Software Requirement Validation : After requirement specifications are developed, the requirements mentioned in this document are validated. User might ask for illegal, impractical solution or experts may interpret the requirements incorrectly. This results in huge increase in cost if not nipped in the bud. Requirements can be checked against following conditions -

  • If they can be practically implemented.
  • If they are valid and as per functionality and domain of software.
  • If there are any ambiguities.
  • If they are complete.
  • If they can be demonstrated.

Software Requirements : We should try to understand what sort of requirements may arise in the requirement elicitation phase and what kinds of requirements are expected from the software system.

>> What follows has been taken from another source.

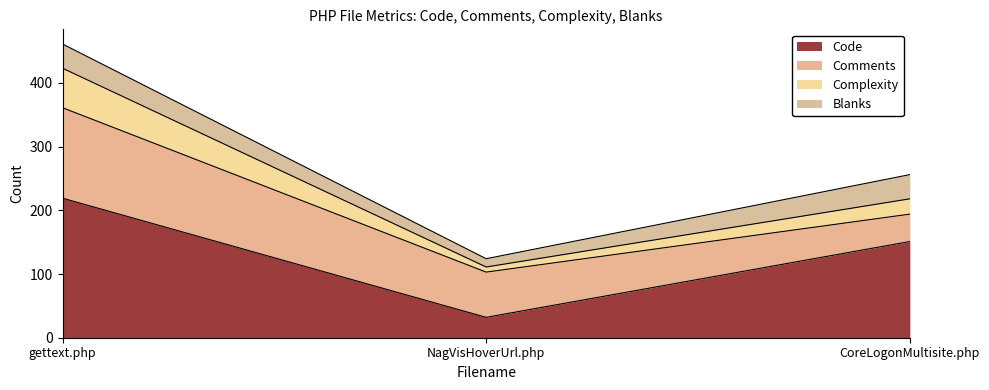

What is the difference between the second highest and minimum values in the Code series?

119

Broadly software requirements should be categorized in two categories:

  1. Functional Requirements.
  2. Non-Functional Requirements.

A software requirements specification (SRS) is a document that captures complete description about how the system is expected to perform. It is usually signed off at the end of requirements engineering phase.

A software requirements specification (SRS) is a description of a software system to be developed. It lays out functional and non-functional requirements, and may include a set of use cases that describe user interactions that the software must provide.

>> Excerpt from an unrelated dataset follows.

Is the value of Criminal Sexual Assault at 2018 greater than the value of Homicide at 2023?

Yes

Every software falls into some domain category. The expert people in the domain can be a great help to analyze general and specific requirements.

Team of engineers and developers may analyze the operation for which the new system is required. If the client already has some software to perform certain operation, it is studied and requirements of proposed system are collected.

A System Requirements Specification (abbreviated SyRS when need to be distinct from a Software Requirements Specification SRS) is a structured collection of information that embodies the requirements of a system.

Software Requirements is a field within software engineering that deals with establishing the needs of stakeholders that are to be solved by software.

Functional Requirements :Requirements, which are related to functional aspect of software fall into this category.They define functions and functionality within and from the software system.

EXAMPLES -

  • Search option given to user to search from various invoices.
  • User should be able to mail any report to management.
  • Users can be divided into groups and groups can be given separate rights.
  • Should comply business rules and administrative functions.
  • Software is developed keeping downward compatibility intact.

Non-Functional Requirements :Requirements, which are not related to functional aspect of software, fall into this category. They are implicit or expected characteristics of software, which users make assumption of.

Non-functional requirements include -

  • Security
  • Logging
  • Storage
  • Configuration
  • Performance
  • Cost
  • Interoperability
  • Flexibility
  • Disaster recovery
  • Accessibility

 

SRS should come up with following features:

  • User Requirements are expressed in natural language.
  • Technical requirements are expressed in structured language, which is used inside the organization.
  • Design description should be written in Pseudo code.
  • Format of Forms and GUI screen prints.
  • Conditional and mathematical notations for DFDs etc.

UI is an important part of any software or hardware or hybrid system. A software is widely accepted if it is -

  • easy to operate.
  • quick in response.
  • effectively handling operational errors.
  • providing simple yet consistent user interface.